**CONSEGNA:** Traduci in inglese questa frase dell'estratto sul regolamento torinese per gli animali: "Sono altri però i punti dibattuti in città."

**ESTRATTO SCELTO:**
____________________

Torino, via gli animali a chi vive in strada: è polemica per le nuove misure

Torino discute il nuovo regolamento per la cura degli animali domestici su tutto il suolo cittadino. Ogni punto dovrebbe sistemare tutto quello che rappresenta un problema nella gestione della salute e del benessere di cani, gatti e animali da compagnia di ogni tipo. Il punto 23, per esempio, decreta il divieto di far esplodere fuochi artificiali o botti per non spaventare gli animali, una grande vittoria per il territorio Torinese. Sono altri però i punti dibattuti in città.

Primo fra tutti, il numero 22, quello che toglie a chi vive in strada gli animali da affezione. “Vietato, su tutto il territorio del comune, utilizzare gli animali nella pratica dell’accattonaggio in stato di incuria, denutrizione, precarie condizioni di salute e in evidente stato di maltrattamento – recita il documento -. I cuccioli di cui sopra saranno sequestrati a cura degli Organi di Vigilanza e ricoverati presso il Canile Municipale”.

____________________

(Esercizi di lettura dei grafici)
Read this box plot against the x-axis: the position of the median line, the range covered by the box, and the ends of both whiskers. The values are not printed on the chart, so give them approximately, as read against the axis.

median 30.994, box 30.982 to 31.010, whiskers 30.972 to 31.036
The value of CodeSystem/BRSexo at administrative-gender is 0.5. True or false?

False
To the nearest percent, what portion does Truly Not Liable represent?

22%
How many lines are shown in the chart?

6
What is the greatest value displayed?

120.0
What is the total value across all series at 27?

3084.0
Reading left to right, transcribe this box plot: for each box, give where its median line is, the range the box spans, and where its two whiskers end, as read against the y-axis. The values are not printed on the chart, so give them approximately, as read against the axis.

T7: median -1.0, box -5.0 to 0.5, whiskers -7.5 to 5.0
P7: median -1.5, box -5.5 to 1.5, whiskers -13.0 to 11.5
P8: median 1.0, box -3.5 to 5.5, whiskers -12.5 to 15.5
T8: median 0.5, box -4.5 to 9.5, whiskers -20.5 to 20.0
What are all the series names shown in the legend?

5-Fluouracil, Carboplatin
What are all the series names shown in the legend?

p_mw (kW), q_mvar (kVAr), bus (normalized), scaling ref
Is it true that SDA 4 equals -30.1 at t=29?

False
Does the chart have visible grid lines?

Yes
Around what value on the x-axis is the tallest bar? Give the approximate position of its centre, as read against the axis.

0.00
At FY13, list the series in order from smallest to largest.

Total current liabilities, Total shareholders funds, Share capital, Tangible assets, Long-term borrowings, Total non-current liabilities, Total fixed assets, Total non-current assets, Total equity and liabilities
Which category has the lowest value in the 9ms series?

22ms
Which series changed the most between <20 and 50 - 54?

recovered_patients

____________________

**RISPOSTA:** However, it is other points that are being debated in the city.